Siti Baroroh dan Aisiyah
Di Aisyiyah, beliau menjadi satu-satunya Ketua Pimpinan Pus Aisyiyah yang paling lama menjabat yakni selama 5 periode dari tahun 1965 sampai 1985. Atas kecakapannya, Aisyiyah memiliki posisi tawar di luar negeri. Banyak peneliti, seperti penulis disertasi dari universitas luar negeri, mempelajari organisasi Aisyiyah melalui jasanya.
Di awal 1970-an Siti Baroroh mulai membawa Aisyiyah ke kancah internasional, di antaranya dengan mengirim kader-kader Aisyiyah untuk mengikuti pelatihan kepemimpinan organisasi bekerja sama dengan Overseas Education Fund.

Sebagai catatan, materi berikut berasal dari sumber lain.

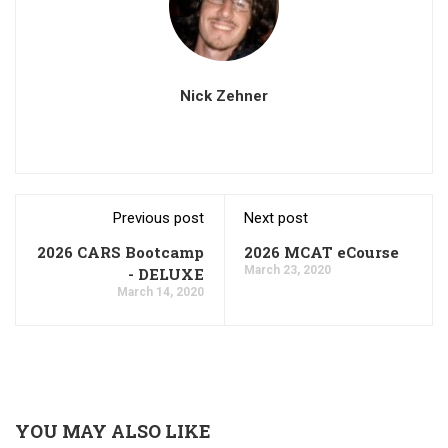
Nick Zehner
Previous post
Next post
2026 CARS Bootcamp
2026 MCAT eCourse
March 23, 2020
- DELUXE
March 14, 2020
YOU MAY ALSO LIKE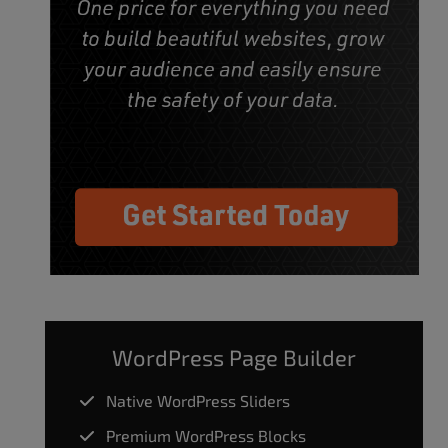
WordPress Page Builder
Native WordPress Sliders
Premium WordPress Blocks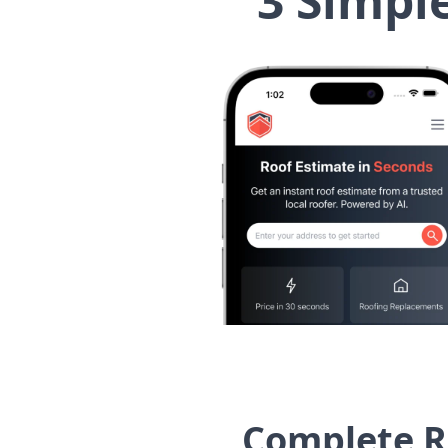
3 Simpl
Complete R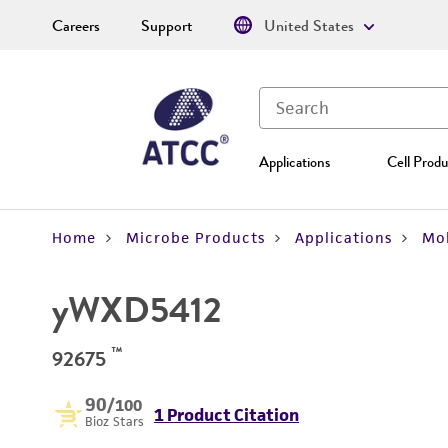
Careers
Support
United States
Applications
Cell Produ
Home
Microbe Products
Applications
Mol
yWXD5412
™
92675
90
/100
1 Product Citation
Bioz Stars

Tiap tahun Aisyiyah mengutus 2-3 kader terbaik ke Amerika bersama dengan peserta dari negara-negara berkembang di Asia, Afrika, dan Amerika Latin.

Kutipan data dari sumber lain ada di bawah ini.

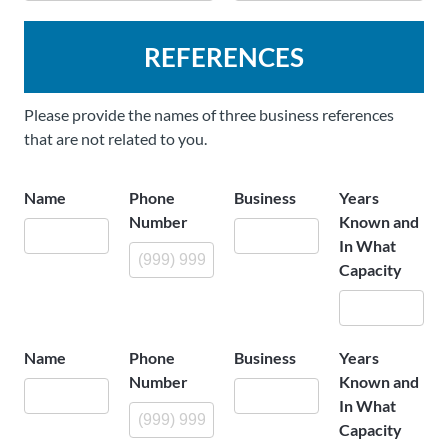
REFERENCES
Please provide the names of three business references
that are not related to you.
Name
Phone
Business
Years
Number
Known and
In What
Capacity
Name
Phone
Business
Years
Number
Known and
In What
Capacity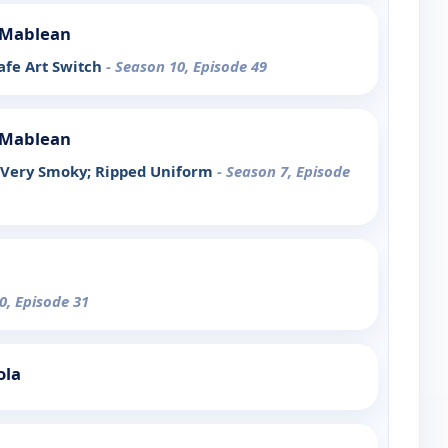
e Mablean
afe Art Switch
- Season 10, Episode 49
e Mablean
y Very Smoky; Ripped Uniform
- Season 7, Episode
0, Episode 31
ola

Di bawah kepemimpinan Siti Baroroh, sejak 1972 Aisyiyah menjalin kerja sama dengan Pathfinder Foundation menyelenggarakan Program Pendidikan Kependudukan Luar Sekolah.
Program itu di antaranya berisi tentang sosialisasi pentingnya keluarga sejahtera. Ibu-ibu rumah-tangga dimotivasi untuk bisa ikut menyokong perekonomian rumah-tangga dengan melakukan hal-hal yang produktif tanpa mengesampingkan fungsi utamanya sebagai ibu rumah-tangga.
Selain itu Aisyiyah juga mengadakan program pembinaan perempuan desa. Mereka dilatih dasar-dasar kepemimpinan untuk mewujudkan keluarga yang sejahtera. Pada kegiatan tersebut, semua dilakukan melalui media pengajian dan Siti Baroroh ikut terjun langsung ke desa-desa mengontrol jalannya pelatihan tersebut. Hal itu dikerjakannya untuk memastikan bahwa semua pelatihan berjalan dengan baik.
Pemimpin Serba Sempurna
Siti Baroroh dikenal sebagai pemimpin yang sangat disiplin dan ingin ‘serba sempurna’. Adapun kontribusi terbesarnya di Aisyiyah, bisa disebut, bahwa pada zamannya terjadi penguatan kaderisasi dan penataan administrasi organisasi yang baik.
Siti Baroroh aktivis sejati. Sampai akhir hayatnya, wafat 26 September 2002 di Yogyakarta, beliau masih menjabat sebagai Pimpinan Umum Majalah Suara Aisyiyah dan Penasihat PP Aisyiyah.
Terutama pada masa-masa yang disebut di atas, Kampung Kauman Yogyakarta adalah sebuah lingkungan yang memungkinkan lahirnya banyak pribadi dengan berbagai prestasi yang mulia.
Dari lingkungan itu, lahir KH Ahmad Dahlan dan Prof Siti Baroroh Baried. Kini, kepada sejarah Kauman dan riwayatnya, siapapun bisa belajar banyak hal. (*)
Kauman Lahirkan Profesor Perempuan Pertama, Editor Mohammad Nurfatoni.
Tulisan Kauman Lahirkan Profesor Perempuan Pertama ini adalah versi online Buletin Jumat Hanif Edisi 49 Tahun ke-XXIV, 7 Agustus 2020/117 Dzulhijah 1441 H. Hanif versi cetak sejak 17 April 2020 tidak terbit karena pandemi Covid-19 masih membahayakan mobilitas fisik.